From the pet food recall to a new antidepressant for dogs, pets and their care are making national headlines.
On "Good Morning America," veterinarian Marty Becker ran down the latest news pet owners should know to ensure the health of their pets.
Becker urged people to stay on top of the pet food recall news to prevent more cats and dogs from dying or getting sick. "Go through your shelves and make sure you don't have any of the recalled foods tucked away," he said.
Becker advised pet owners to get advice from a veterinarian before concocting their own pet food. "I still recommend commercial foods, but veterinarians are also willing to direct people to trusted resources to help them get started the right way with home cooking."
He added, "Check with your vet any time you change your pet's diet. There could be complications depending on what you serve your pet, so it's best to be safe and get advice."
A new report that Xylitol, a natural sweetener found in gum, candy and cookies, is poisonous to dogs and is also causing pet owners anxiety. "It not only causes hypoglycemia in dogs, but a recent study shows that it also causes acute hepatic necrosis," Becker confirmed. "This is just another reason not to feed your dog from your plate and to discuss any changes in your pet's diet with your vet."
For more information, click here.
The Food and Drug Administration recently approved a dog antidepressant. Becker explained that the drug is designed to keep dogs from barking relentlessly or tearing up the house when no one's at home.
"The new drug is called Reconcile, and it's to help dogs with separation anxiety, caused when their owners leave them alone at home," said Becker. "The drug is to be used in combination with behavior modification training."
You can find more information about Reconcile at www.reconcile.com.
While pet owners may be divided on the antidepressant, Becker said everyone should embrace products that help protect pets from parasites, especially with summer around the corner.
"Fleas, ticks and mosquitoes -- literally and figuratively -- they suck. A single one of these bugs on an unprotected pet can cause a litany of dangerous and debilitating diseases, from flea allergy dermatitis and rocky mountain spotted fever to Lyme and heartworm disease," he said. "Not only are the diseases serious, but bites from these external parasites are extremely painful for pets. So prevention is all important."

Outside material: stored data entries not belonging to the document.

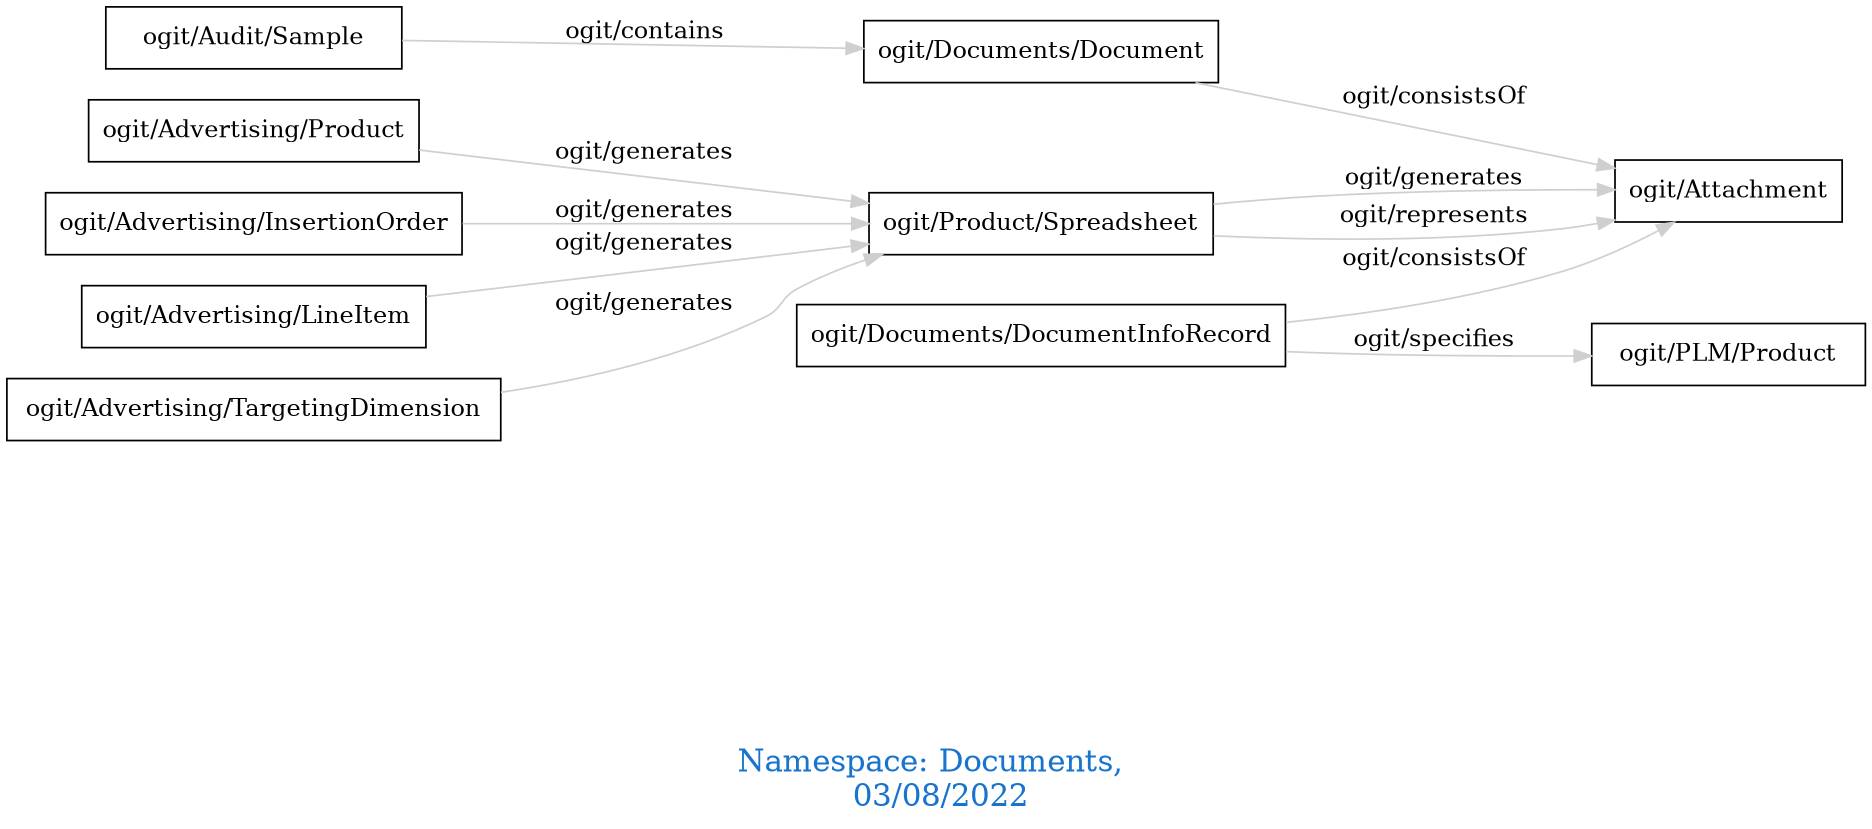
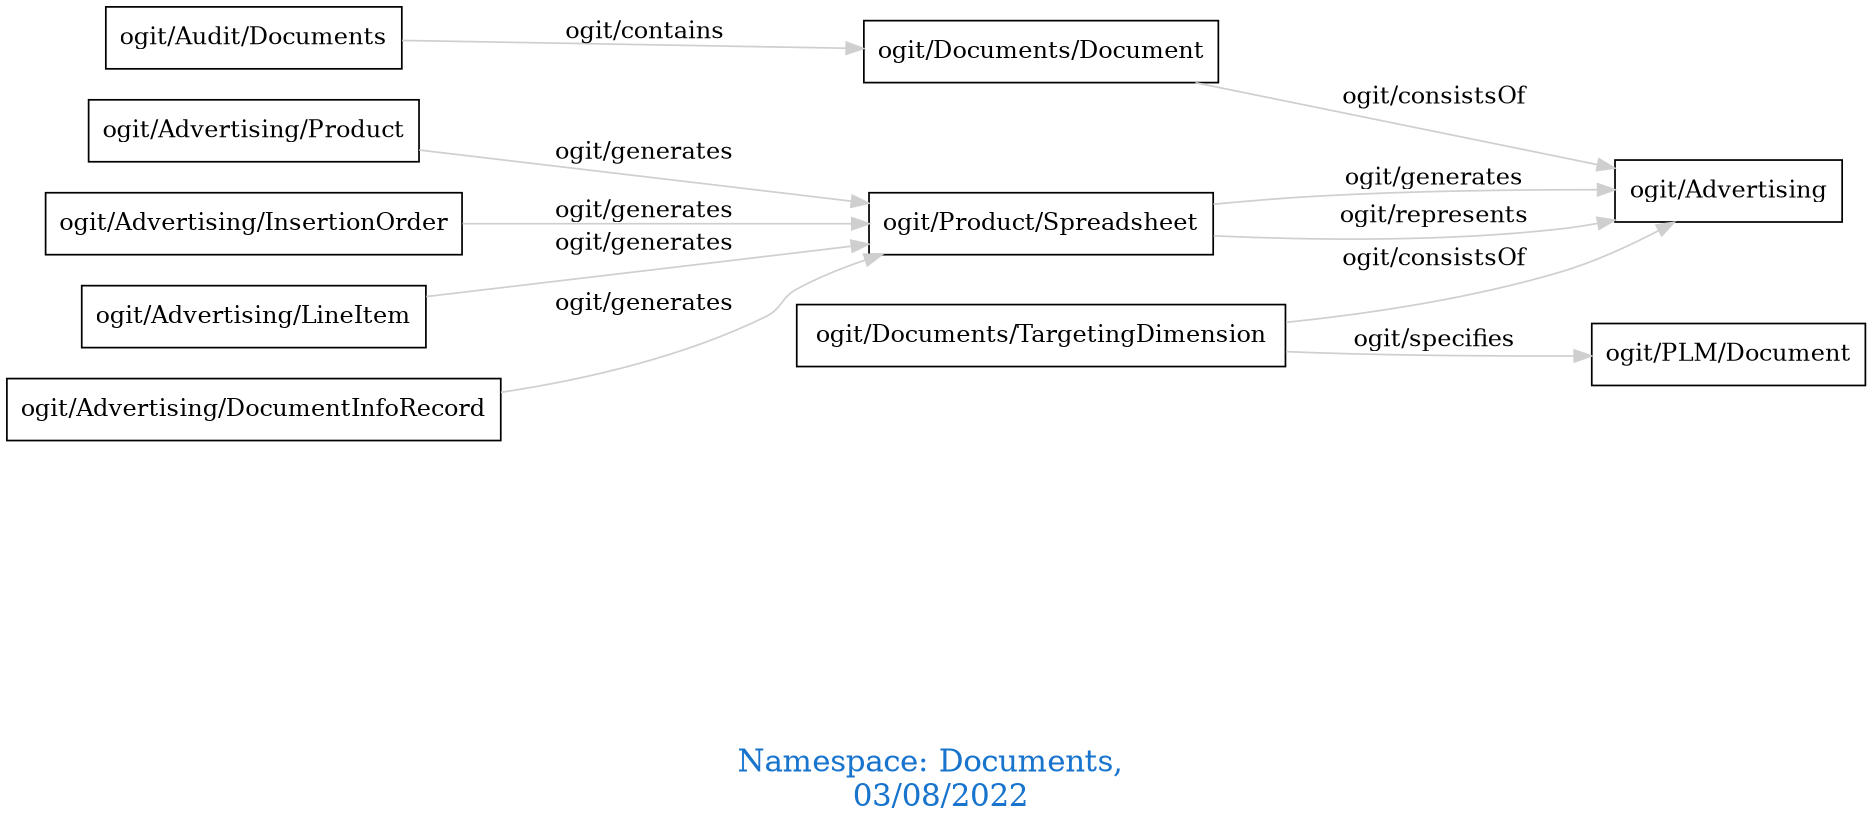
  digraph {
    fontcolor=dodgerblue3
    fontsize=18
    label="\n\n\nNamespace: Documents, \n 03/08/2022"
    rankdir=LR
    node [shape=polygon]
    edge [color=gray81]
-   "ogit/Audit/Sample"
+   "ogit/Audit/Sample" [label="ogit/Audit/Documents"]
    "ogit/Documents/Document"
-   "ogit/Attachment"
+   "ogit/Attachment" [label="ogit/Advertising"]
    n4 [label="ogit/Advertising/Product"]
    n5 [label="ogit/Product/Spreadsheet"]
    "ogit/Advertising/InsertionOrder"
    "ogit/Advertising/LineItem"
-   "ogit/Advertising/TargetingDimension"
-   "ogit/Documents/DocumentInfoRecord"
-   "ogit/PLM/Product"
+   "ogit/Advertising/TargetingDimension" [label="ogit/Advertising/DocumentInfoRecord"]
+   "ogit/Documents/DocumentInfoRecord" [label="ogit/Documents/TargetingDimension"]
+   "ogit/PLM/Product" [label="ogit/PLM/Document"]
    "ogit/Audit/Sample" -> "ogit/Documents/Document" [label="   ogit/contains    "]
    "ogit/Documents/Document" -> "ogit/Attachment" [label="   ogit/consistsOf    "]
    n4 -> n5 [label="   ogit/generates    "]
    n5 -> "ogit/Attachment" [label="   ogit/generates    "]
    n5 -> "ogit/Attachment" [label="   ogit/represents    "]
    "ogit/Advertising/InsertionOrder" -> n5 [label="   ogit/generates    "]
    "ogit/Advertising/LineItem" -> n5 [label="   ogit/generates    "]
    "ogit/Advertising/TargetingDimension" -> n5 [label="   ogit/generates    "]
    "ogit/Documents/DocumentInfoRecord" -> "ogit/Attachment" [label="   ogit/consistsOf    "]
    "ogit/Documents/DocumentInfoRecord" -> "ogit/PLM/Product" [label="   ogit/specifies    "]
  }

To prevent heartworm, Becker recommended Advantage Multi for Dog and Advantage Multi for Cats. The once-a-month topical FDA-approved treatment, available by prescription, kills fleas and prevents heartworm along with other internal parasites.
"You just place drops between your pet's shoulder blades, where they can't lick it or get at it," Becker said.
A new vet-administered test called Snap 4DX can help pet owners check their dog for ticks. It tests for three tick-borne diseases, including Lyme disease and heartworm.
"The research says that this 8-minute test is 98 percent effective in determining whether your dog has the disease," Becker said.
For more information about this test, click here.
For information about year-round parasite control for all pets, visit the Companion Animal Parasite Council's Web site at www.petsandparasites.org. Find out more about heart worms at www.knowheartworms.org.
As with many of their owners, pets come down with allergies during the spring and summer. Becker advised people with pets who suffer from allergies should consult their veterinarian to find out about medical advancements that can help.
"Pets itch and react with foot licking, face rubbing and scratching," he said. "Pets are allergic to pollens, molds and mites."